Local News

Raleigh Authorities Look At Ways To Reunite Families With Runaways

Posted February 5, 2003

— Last year, officials say there were more than 7,000 runaways reported in North Carolina. It is a huge problem for police who have to put many man-hours into tracking down kids who do not want to be found, but it is also a desperate situation for families who want to get their kids off the street and home alive.

George Zachmann has wonderful memories of his 15-year-old daughter Ashley, but what he really wants is to have her home again.

"It's a rollercoaster. From one minute to the next, I don't know if she's alive," he said.

Two weeks ago, Ashley ran away from her parents' Raleigh apartment. She has left home more than a dozen times.

"I walk through every day (and) think I've done something wrong," Zachmann said.

Authorities say Ashley has been spotted in a neighborhood off of New Bern Avenue. George Zachmann made fliers and handed them out, hoping someone will see her and call police.

"It's a priority. We don't want underaged kids out on the streets by themselves," said Detective Barbara Cojocar, of the Raleigh Police Department.

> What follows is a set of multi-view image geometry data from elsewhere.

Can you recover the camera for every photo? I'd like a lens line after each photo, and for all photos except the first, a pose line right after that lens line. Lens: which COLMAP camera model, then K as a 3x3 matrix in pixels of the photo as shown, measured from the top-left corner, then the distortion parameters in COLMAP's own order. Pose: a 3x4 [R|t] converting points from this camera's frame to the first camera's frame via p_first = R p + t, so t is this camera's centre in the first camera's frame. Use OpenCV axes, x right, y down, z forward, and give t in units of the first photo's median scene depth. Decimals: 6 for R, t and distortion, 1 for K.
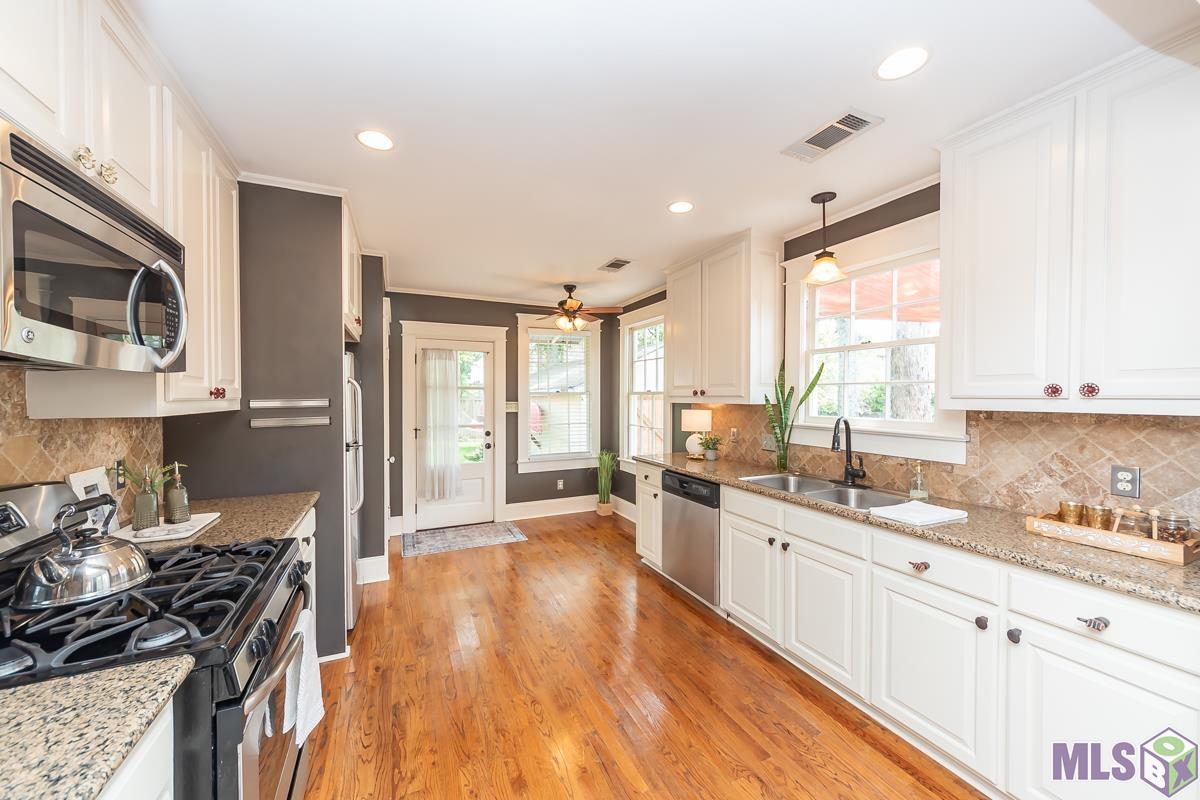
lens RADIAL K [[425.8, 0, 581.7], [0, 425.8, 402.7], [0, 0, 1]] dist [-0.000383, -0.000054]
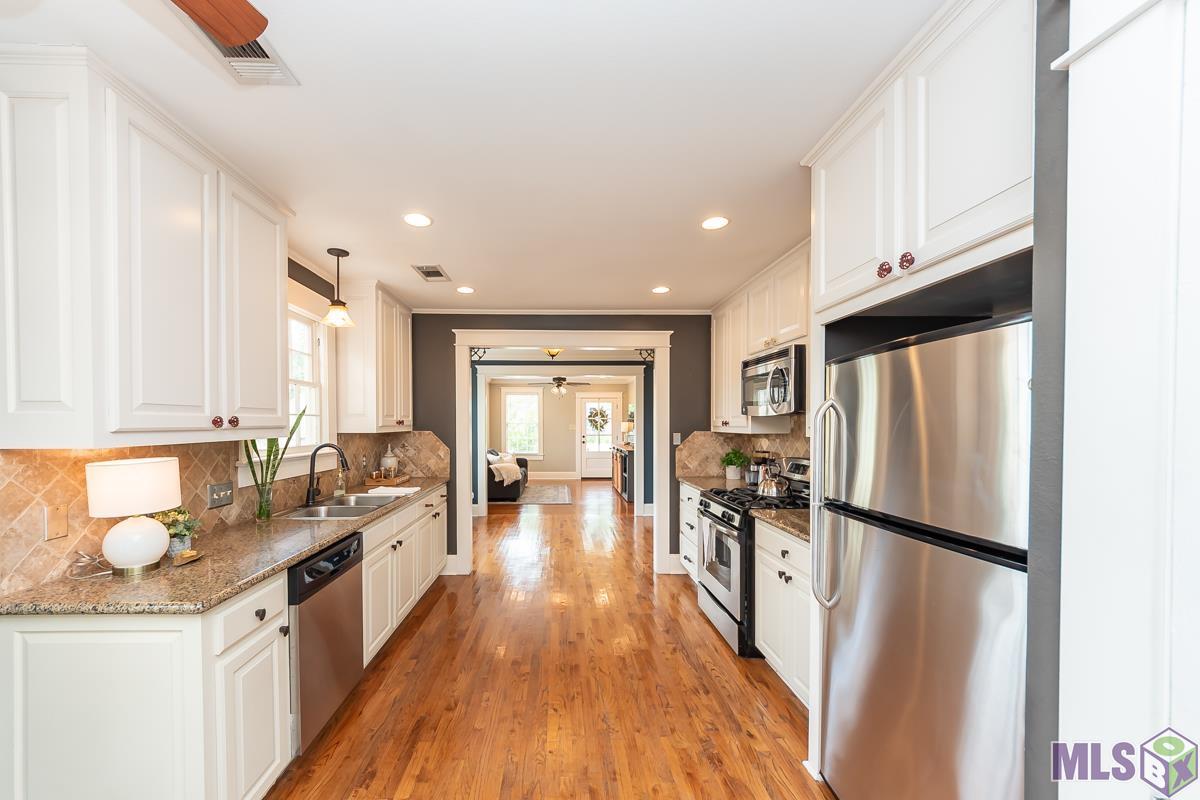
lens RADIAL K [[425.8, 0, 581.7], [0, 425.8, 402.7], [0, 0, 1]] dist [-0.000383, -0.000054]
pose [[-0.933191, 0.020622, 0.358788, -0.332667], [0.010027, 0.999458, -0.031366, -0.025669], [-0.359240, -0.025673, -0.932892, 1.350171]]
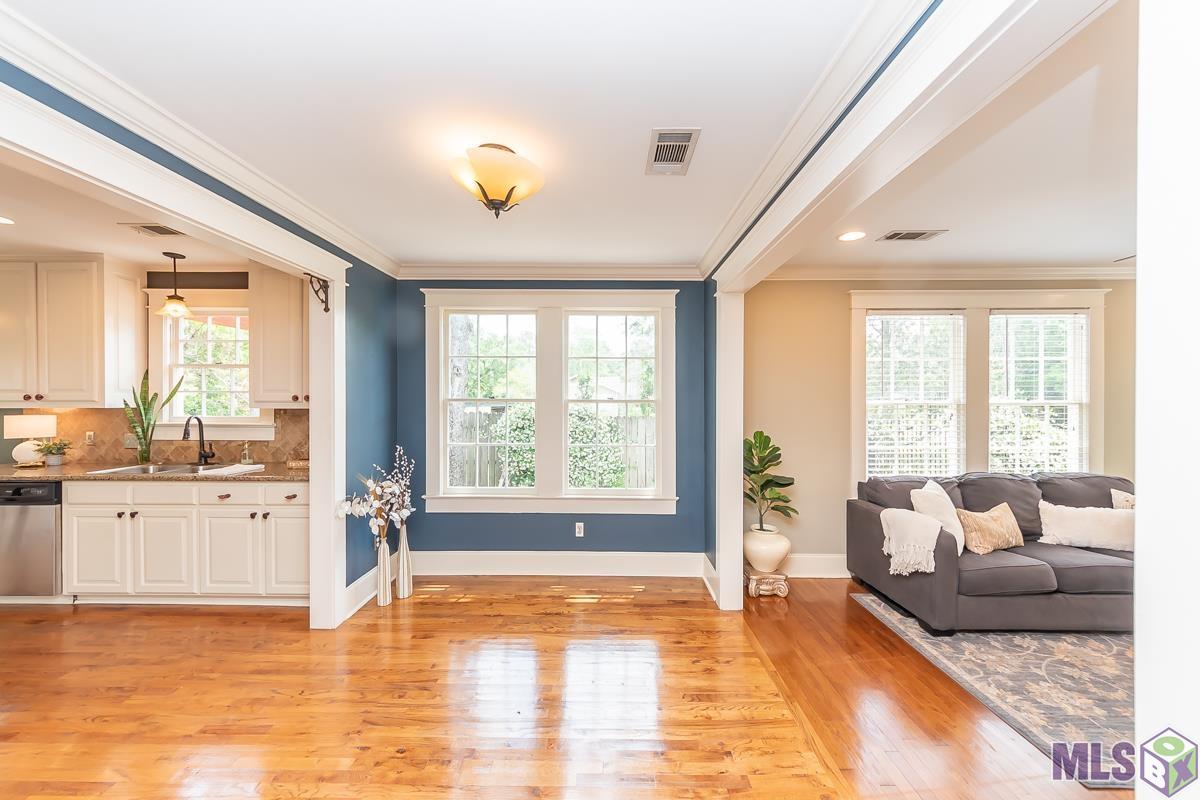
lens RADIAL K [[435.8, 0, 609.3], [0, 435.8, 404.3], [0, 0, 1]] dist [0.007642, -0.000207]
pose [[0.403571, -0.005664, 0.914931, -0.117501], [0.013462, 0.999909, 0.000252, 0.010327], [-0.914849, 0.012215, 0.403611, -0.616108]]
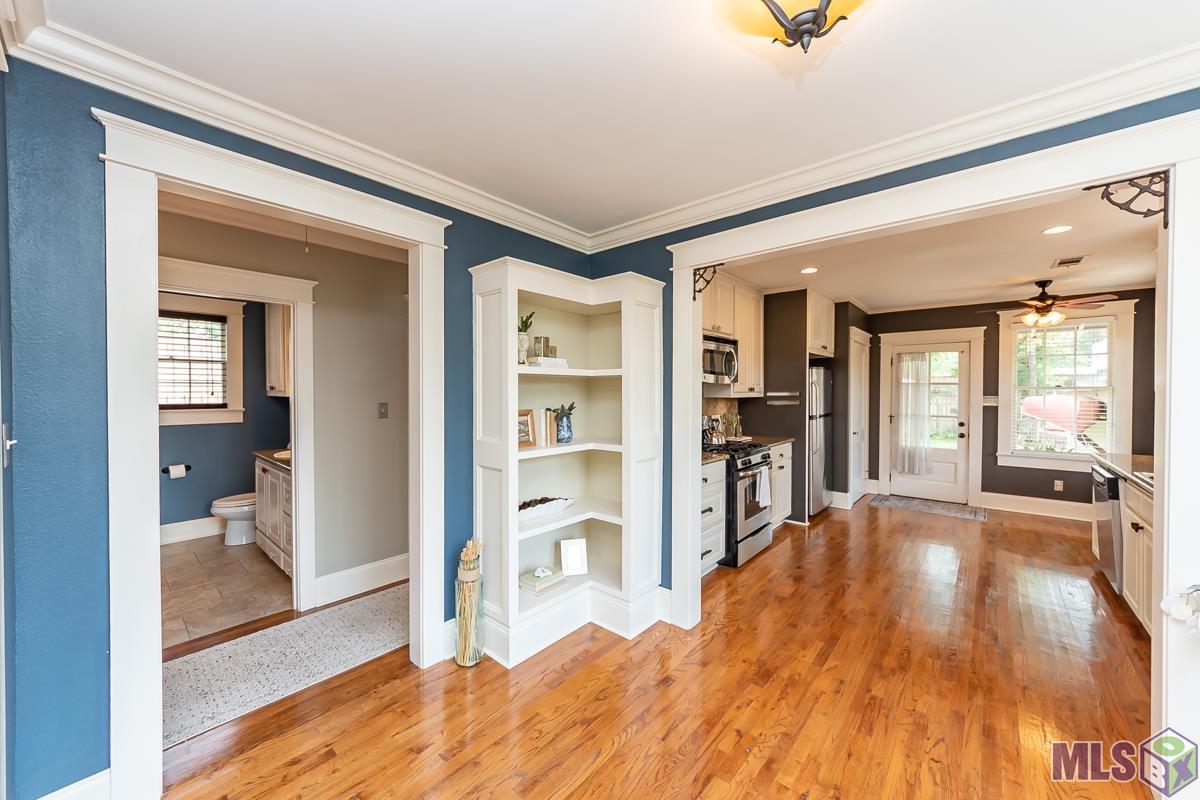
lens RADIAL K [[448.5, 0, 593.8], [0, 448.5, 394.7], [0, 0, 1]] dist [-0.000991, -0.000060]
pose [[0.408063, 0.009871, -0.912901, 0.645997], [-0.014665, 0.999883, 0.004256, 0.005936], [0.912836, 0.011651, 0.408160, -0.507446]]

Cojocar said parents should not blame themselves, but they should report the runaway to police and help investigators learn as much as they can about the child's background, friends and hangouts.

"Find out why they are running away so we can help solve the problem. Not just bring them home and that's the end of it. Go beyond that, find out why they're running away," she said.

In Ashley's case, her father claims she is addicted to drugs.

"I love her. I miss her. I pray that nothing happens to her. I want her home," Zachmann said.

Of the more than 7,000 runaways in North Carolina last year, more than 6,000 were found. Officials say many kids come home on their own. Police say the key is to follow up with counseling or programs that get to the root of the problem.